比较接受MACI治疗股骨髁或PF关节患者的影像学和临床结果。

研究设计

队列研究;证据等级,3级。

方法

本分析共纳入194例患者,其中127例接受内侧(n = 94)和外侧(n = 33)股骨髁的MACI治疗,67例接受髌骨(n = 35)或滑车(n = 32)的MACI治疗。所有患者在手术前以及术后3、12和24个月进行临床评估(膝关节损伤和骨关节炎疗效评分[KOOS]、视觉模拟量表、简明健康状况调查量表),同时在术后3、12和24个月进行磁共振成像(MRI)检查,采用MOCART(软骨修复组织磁共振观察)评分系统评估修复组织的质量和数量以及MRI综合评分。评估患者满意度。

结果

在人口统计学、缺损大小、既往损伤或手术史方面未观察到显著的组间差异(P > 0.05),而大多数临床评分在术前相似。所有临床评分随时间均显著改善(P < 0.05),在KOOS日常生活活动(P = 0.008)、生活质量(P = 0.008)和运动(P = 0.017)方面观察到显著的组效应,表明TF组术后评分更好。
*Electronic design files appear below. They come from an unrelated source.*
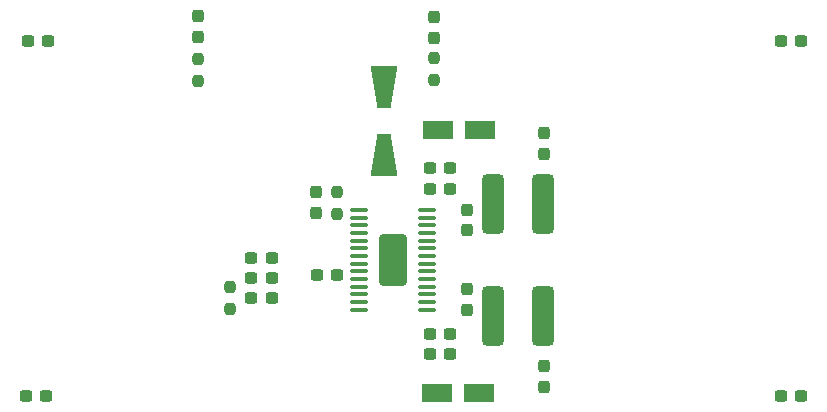
<source format=gtp>
G04 #@! TF.GenerationSoftware,KiCad,Pcbnew,7.0.2*
G04 #@! TF.CreationDate,2023-11-21T13:08:24+01:00*
G04 #@! TF.ProjectId,ZDG_ELEKTRONIKA_D-class_AMP,5a44475f-454c-4454-9b54-524f4e494b41,rev?*
G04 #@! TF.SameCoordinates,Original*
G04 #@! TF.FileFunction,Paste,Top*
G04 #@! TF.FilePolarity,Positive*
%FSLAX46Y46*%
G04 Gerber Fmt 4.6, Leading zero omitted, Abs format (unit mm)*
G04 Created by KiCad (PCBNEW 7.0.2) date 2023-11-21 13:08:24*
%MOMM*%
%LPD*%
G01*
G04 APERTURE LIST*
G04 Aperture macros list*
%AMRoundRect*
0 Rectangle with rounded corners*
0 $1 Rounding radius*
0 $2 $3 $4 $5 $6 $7 $8 $9 X,Y pos of 4 corners*
0 Add a 4 corners polygon primitive as box body*
4,1,4,$2,$3,$4,$5,$6,$7,$8,$9,$2,$3,0*
0 Add four circle primitives for the rounded corners*
1,1,$1+$1,$2,$3*
1,1,$1+$1,$4,$5*
1,1,$1+$1,$6,$7*
1,1,$1+$1,$8,$9*
0 Add four rect primitives between the rounded corners*
20,1,$1+$1,$2,$3,$4,$5,0*
20,1,$1+$1,$4,$5,$6,$7,0*
20,1,$1+$1,$6,$7,$8,$9,0*
20,1,$1+$1,$8,$9,$2,$3,0*%
%AMOutline4P*
0 Free polygon, 4 corners , with rotation*
0 The origin of the aperture is its center*
0 number of corners: always 4*
0 $1 to $8 corner X, Y*
0 $9 Rotation angle, in degrees counterclockwise*
0 create outline with 4 corners*
4,1,4,$1,$2,$3,$4,$5,$6,$7,$8,$1,$2,$9*%
G04 Aperture macros list end*
%ADD10RoundRect,0.250000X-1.050000X-0.550000X1.050000X-0.550000X1.050000X0.550000X-1.050000X0.550000X0*%
%ADD11RoundRect,0.475000X-0.475000X-2.075000X0.475000X-2.075000X0.475000X2.075000X-0.475000X2.075000X0*%
%ADD12Outline4P,-1.800000X-1.150000X1.800000X-0.550000X1.800000X0.550000X-1.800000X1.150000X270.000000*%
%ADD13Outline4P,-1.800000X-1.150000X1.800000X-0.550000X1.800000X0.550000X-1.800000X1.150000X90.000000*%
%ADD14RoundRect,0.237500X0.300000X0.237500X-0.300000X0.237500X-0.300000X-0.237500X0.300000X-0.237500X0*%
%ADD15RoundRect,0.237500X-0.237500X0.300000X-0.237500X-0.300000X0.237500X-0.300000X0.237500X0.300000X0*%
%ADD16RoundRect,0.237500X-0.237500X0.250000X-0.237500X-0.250000X0.237500X-0.250000X0.237500X0.250000X0*%
%ADD17RoundRect,0.237500X-0.300000X-0.237500X0.300000X-0.237500X0.300000X0.237500X-0.300000X0.237500X0*%
%ADD18RoundRect,0.237500X-0.237500X0.287500X-0.237500X-0.287500X0.237500X-0.287500X0.237500X0.287500X0*%
%ADD19RoundRect,0.237500X0.237500X-0.300000X0.237500X0.300000X-0.237500X0.300000X-0.237500X-0.300000X0*%
%ADD20RoundRect,0.250001X-0.899999X-1.924999X0.899999X-1.924999X0.899999X1.924999X-0.899999X1.924999X0*%
%ADD21RoundRect,0.100000X-0.637500X-0.100000X0.637500X-0.100000X0.637500X0.100000X-0.637500X0.100000X0*%
G04 APERTURE END LIST*
D10*
X43012500Y-11475000D03*
X46612500Y-11475000D03*
D11*
X47750000Y-27250000D03*
X51950000Y-27250000D03*
D12*
X38500000Y-7850000D03*
D13*
X38500000Y-13650000D03*
D14*
X34525000Y-23800000D03*
X32800000Y-23800000D03*
D15*
X52000000Y-31525000D03*
X52000000Y-33250000D03*
D16*
X42750000Y-5425000D03*
X42750000Y-7250000D03*
D15*
X52000000Y-11775000D03*
X52000000Y-13500000D03*
D14*
X28975000Y-22300000D03*
X27250000Y-22300000D03*
D15*
X45500000Y-25000000D03*
X45500000Y-26725000D03*
D17*
X42362500Y-30500000D03*
X44087500Y-30500000D03*
X27250000Y-25750000D03*
X28975000Y-25750000D03*
D18*
X32750000Y-16787500D03*
X32750000Y-18537500D03*
D17*
X42362500Y-16475000D03*
X44087500Y-16475000D03*
D16*
X34500000Y-16750000D03*
X34500000Y-18575000D03*
D10*
X42950000Y-33750000D03*
X46550000Y-33750000D03*
D18*
X42750000Y-1925000D03*
X42750000Y-3675000D03*
D17*
X8300000Y-4000000D03*
X10025000Y-4000000D03*
D19*
X45500000Y-20000000D03*
X45500000Y-18275000D03*
D16*
X25450000Y-24825000D03*
X25450000Y-26650000D03*
X22750000Y-5500000D03*
X22750000Y-7325000D03*
D14*
X9900000Y-34000000D03*
X8175000Y-34000000D03*
D18*
X22750000Y-1875000D03*
X22750000Y-3625000D03*
D20*
X39250000Y-22500000D03*
D21*
X36387500Y-18275000D03*
X36387500Y-18925000D03*
X36387500Y-19575000D03*
X36387500Y-20225000D03*
X36387500Y-20875000D03*
X36387500Y-21525000D03*
X36387500Y-22175000D03*
X36387500Y-22825000D03*
X36387500Y-23475000D03*
X36387500Y-24125000D03*
X36387500Y-24775000D03*
X36387500Y-25425000D03*
X36387500Y-26075000D03*
X36387500Y-26725000D03*
X42112500Y-26725000D03*
X42112500Y-26075000D03*
X42112500Y-25425000D03*
X42112500Y-24775000D03*
X42112500Y-24125000D03*
X42112500Y-23475000D03*
X42112500Y-22825000D03*
X42112500Y-22175000D03*
X42112500Y-21525000D03*
X42112500Y-20875000D03*
X42112500Y-20225000D03*
X42112500Y-19575000D03*
X42112500Y-18925000D03*
X42112500Y-18275000D03*
D17*
X27250000Y-24000000D03*
X28975000Y-24000000D03*
D11*
X47750000Y-17750000D03*
X51950000Y-17750000D03*
D17*
X72075000Y-4000000D03*
X73800000Y-4000000D03*
X42362500Y-14725000D03*
X44087500Y-14725000D03*
X42362500Y-28750000D03*
X44087500Y-28750000D03*
X72075000Y-34000000D03*
X73800000Y-34000000D03*
M02*

</source>
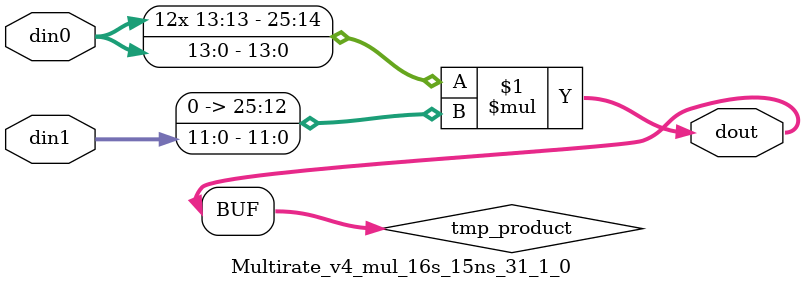
<source format=v>

`timescale 1 ns / 1 ps

 module Multirate_v4_mul_16s_15ns_31_1_0(din0, din1, dout);
parameter ID = 1;
parameter NUM_STAGE = 0;
parameter din0_WIDTH = 14;
parameter din1_WIDTH = 12;
parameter dout_WIDTH = 26;

input [din0_WIDTH - 1 : 0] din0; 
input [din1_WIDTH - 1 : 0] din1; 
output [dout_WIDTH - 1 : 0] dout;

wire signed [dout_WIDTH - 1 : 0] tmp_product;


























assign tmp_product = $signed(din0) * $signed({1'b0, din1});









assign dout = tmp_product;





















endmodule

</source>
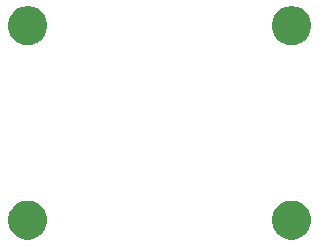
<source format=gbs>
G04 #@! TF.GenerationSoftware,KiCad,Pcbnew,(5.1.0)-1*
G04 #@! TF.CreationDate,2019-08-21T10:43:17-04:00*
G04 #@! TF.ProjectId,Front Plate,46726f6e-7420-4506-9c61-74652e6b6963,rev?*
G04 #@! TF.SameCoordinates,Original*
G04 #@! TF.FileFunction,Soldermask,Bot*
G04 #@! TF.FilePolarity,Negative*
%FSLAX46Y46*%
G04 Gerber Fmt 4.6, Leading zero omitted, Abs format (unit mm)*
G04 Created by KiCad (PCBNEW (5.1.0)-1) date 2019-08-21 10:43:17*
%MOMM*%
%LPD*%
G04 APERTURE LIST*
%ADD10C,0.100000*%
G04 APERTURE END LIST*
D10*
G36*
X166541806Y-69121298D02*
G01*
X166648129Y-69142447D01*
X166948592Y-69266903D01*
X167219001Y-69447585D01*
X167448965Y-69677549D01*
X167629647Y-69947958D01*
X167754103Y-70248421D01*
X167817550Y-70567391D01*
X167817550Y-70892609D01*
X167754103Y-71211579D01*
X167629647Y-71512042D01*
X167448965Y-71782451D01*
X167219001Y-72012415D01*
X166948592Y-72193097D01*
X166648129Y-72317553D01*
X166541806Y-72338702D01*
X166329161Y-72381000D01*
X166003939Y-72381000D01*
X165791294Y-72338702D01*
X165684971Y-72317553D01*
X165384508Y-72193097D01*
X165114099Y-72012415D01*
X164884135Y-71782451D01*
X164703453Y-71512042D01*
X164578997Y-71211579D01*
X164515550Y-70892609D01*
X164515550Y-70567391D01*
X164578997Y-70248421D01*
X164703453Y-69947958D01*
X164884135Y-69677549D01*
X165114099Y-69447585D01*
X165384508Y-69266903D01*
X165684971Y-69142447D01*
X165791294Y-69121298D01*
X166003939Y-69079000D01*
X166329161Y-69079000D01*
X166541806Y-69121298D01*
X166541806Y-69121298D01*
G37*
G36*
X144208706Y-69121298D02*
G01*
X144315029Y-69142447D01*
X144615492Y-69266903D01*
X144885901Y-69447585D01*
X145115865Y-69677549D01*
X145296547Y-69947958D01*
X145421003Y-70248421D01*
X145484450Y-70567391D01*
X145484450Y-70892609D01*
X145421003Y-71211579D01*
X145296547Y-71512042D01*
X145115865Y-71782451D01*
X144885901Y-72012415D01*
X144615492Y-72193097D01*
X144315029Y-72317553D01*
X144208706Y-72338702D01*
X143996061Y-72381000D01*
X143670839Y-72381000D01*
X143458194Y-72338702D01*
X143351871Y-72317553D01*
X143051408Y-72193097D01*
X142780999Y-72012415D01*
X142551035Y-71782451D01*
X142370353Y-71512042D01*
X142245897Y-71211579D01*
X142182450Y-70892609D01*
X142182450Y-70567391D01*
X142245897Y-70248421D01*
X142370353Y-69947958D01*
X142551035Y-69677549D01*
X142780999Y-69447585D01*
X143051408Y-69266903D01*
X143351871Y-69142447D01*
X143458194Y-69121298D01*
X143670839Y-69079000D01*
X143996061Y-69079000D01*
X144208706Y-69121298D01*
X144208706Y-69121298D01*
G37*
G36*
X166541806Y-52661298D02*
G01*
X166648129Y-52682447D01*
X166948592Y-52806903D01*
X167219001Y-52987585D01*
X167448965Y-53217549D01*
X167629647Y-53487958D01*
X167754103Y-53788421D01*
X167817550Y-54107391D01*
X167817550Y-54432609D01*
X167754103Y-54751579D01*
X167629647Y-55052042D01*
X167448965Y-55322451D01*
X167219001Y-55552415D01*
X166948592Y-55733097D01*
X166648129Y-55857553D01*
X166541806Y-55878702D01*
X166329161Y-55921000D01*
X166003939Y-55921000D01*
X165791294Y-55878702D01*
X165684971Y-55857553D01*
X165384508Y-55733097D01*
X165114099Y-55552415D01*
X164884135Y-55322451D01*
X164703453Y-55052042D01*
X164578997Y-54751579D01*
X164515550Y-54432609D01*
X164515550Y-54107391D01*
X164578997Y-53788421D01*
X164703453Y-53487958D01*
X164884135Y-53217549D01*
X165114099Y-52987585D01*
X165384508Y-52806903D01*
X165684971Y-52682447D01*
X165791294Y-52661298D01*
X166003939Y-52619000D01*
X166329161Y-52619000D01*
X166541806Y-52661298D01*
X166541806Y-52661298D01*
G37*
G36*
X144208706Y-52661298D02*
G01*
X144315029Y-52682447D01*
X144615492Y-52806903D01*
X144885901Y-52987585D01*
X145115865Y-53217549D01*
X145296547Y-53487958D01*
X145421003Y-53788421D01*
X145484450Y-54107391D01*
X145484450Y-54432609D01*
X145421003Y-54751579D01*
X145296547Y-55052042D01*
X145115865Y-55322451D01*
X144885901Y-55552415D01*
X144615492Y-55733097D01*
X144315029Y-55857553D01*
X144208706Y-55878702D01*
X143996061Y-55921000D01*
X143670839Y-55921000D01*
X143458194Y-55878702D01*
X143351871Y-55857553D01*
X143051408Y-55733097D01*
X142780999Y-55552415D01*
X142551035Y-55322451D01*
X142370353Y-55052042D01*
X142245897Y-54751579D01*
X142182450Y-54432609D01*
X142182450Y-54107391D01*
X142245897Y-53788421D01*
X142370353Y-53487958D01*
X142551035Y-53217549D01*
X142780999Y-52987585D01*
X143051408Y-52806903D01*
X143351871Y-52682447D01*
X143458194Y-52661298D01*
X143670839Y-52619000D01*
X143996061Y-52619000D01*
X144208706Y-52661298D01*
X144208706Y-52661298D01*
G37*
M02*

</source>
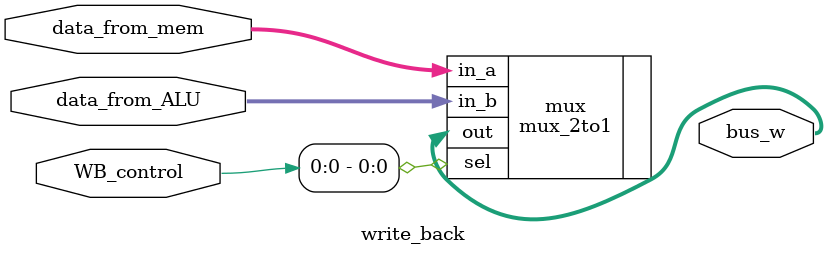
<source format=v>
`timescale 1ns / 1ps
module write_back(
						input [1:0]WB_control,
						input [31:0]data_from_mem,
						input [31:0]data_from_ALU,
						output [31:0]bus_w
    );

mux_2to1 #(32) mux (
	.in_a(data_from_mem),
	.in_b(data_from_ALU),
	.sel(WB_control[0]),
	.out(bus_w)
    );

endmodule

</source>
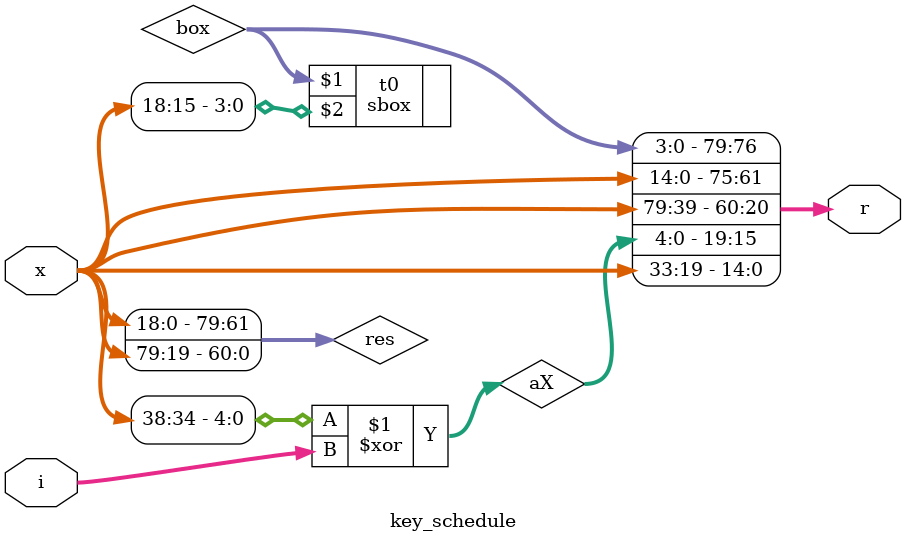
<source format=v>
/* Copyright (C) 2017 Daniel Page <csdsp@bristol.ac.uk>
 *
 * Use of this source code is restricted per the CC BY-NC-ND license, a copy of 
 * which can be found via http://creativecommons.org (and should be included as 
 * LICENSE.txt within the associated archive or repository).
 */

module key_schedule( output wire [ 79 : 0 ] r,
                      input wire [ 79 : 0 ] x,
                      input wire [  4 : 0 ] i );

  // Stage 1: complete this module implementation
   wire [  3 : 0 ] box;
   wire [ 79 : 0 ] res;
   wire [  4 : 0 ] aX;
   
   assign res [ 79:0 ] = {x[ 18:0 ], x[ 79:19 ]};
   sbox t0( box, res[79:76]);

   assign aX = res[ 19:15 ] ^ i;

   assign r = {box, res[75:20], aX, res[14:0]};


endmodule
</source>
虽然PF组在KOOS日常生活活动和生活质量子量表的基线值显著较低,但与TF组相比,其随时间的净改善实际上相似。在24个月时,TF组和PF组分别有93.7%(n = 119)和91.0%(n = 61)的患者对MACI缓解膝关节疼痛的能力感到满意,74.0%(n = 94)和65.7%(n = 44)的患者对参与运动的能力感到满意,总体满意度分别为90.5%(n = 115)和83.6%(n = 56)。通过MOCART评分进行的MRI评估显示,在24个月期间,MRI综合评分和移植物填充有显著的时间效应(P < 0.05)。虽然TF组的软骨下板评分显著更好(P = 0.002),但软骨下骨评分显著更差(P < 0.001)。在24个月时,98例TF患者(77%)和54例PF患者(81%)的总体MRI综合评分被归类为良好/优秀。

结论

与股骨髁的MACI相比,必要时对PF关节进行MACI并同时纠正PF轨迹不良,可导致相似的临床和影像学结果。